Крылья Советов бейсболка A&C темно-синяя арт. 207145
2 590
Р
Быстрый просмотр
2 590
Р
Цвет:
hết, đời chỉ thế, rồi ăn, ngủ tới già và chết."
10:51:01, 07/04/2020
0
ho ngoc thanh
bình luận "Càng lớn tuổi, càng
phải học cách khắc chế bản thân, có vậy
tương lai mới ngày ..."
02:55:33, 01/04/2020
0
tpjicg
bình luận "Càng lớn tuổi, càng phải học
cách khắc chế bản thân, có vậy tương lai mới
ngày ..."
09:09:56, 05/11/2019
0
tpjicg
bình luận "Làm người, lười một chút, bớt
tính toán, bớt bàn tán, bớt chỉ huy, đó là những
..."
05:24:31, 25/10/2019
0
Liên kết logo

---+---

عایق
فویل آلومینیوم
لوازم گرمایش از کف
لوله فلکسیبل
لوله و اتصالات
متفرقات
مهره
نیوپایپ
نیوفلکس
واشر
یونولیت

---+---

*What you should do*
In the entries above, find the line holding "Крылья Советов бейсболка" and the line holding "tương lai mới ngày", then retype exactly those two lines and every line between them, and nothing else.

*Written solution*
Крылья Советов бейсболка A&C темно-синяя арт. 207145
2 590
Р
Быстрый просмотр
2 590
Р
Цвет:
hết, đời chỉ thế, rồi ăn, ngủ tới già và chết."
10:51:01, 07/04/2020
0
ho ngoc thanh
bình luận "Càng lớn tuổi, càng
phải học cách khắc chế bản thân, có vậy
tương lai mới ngày ..."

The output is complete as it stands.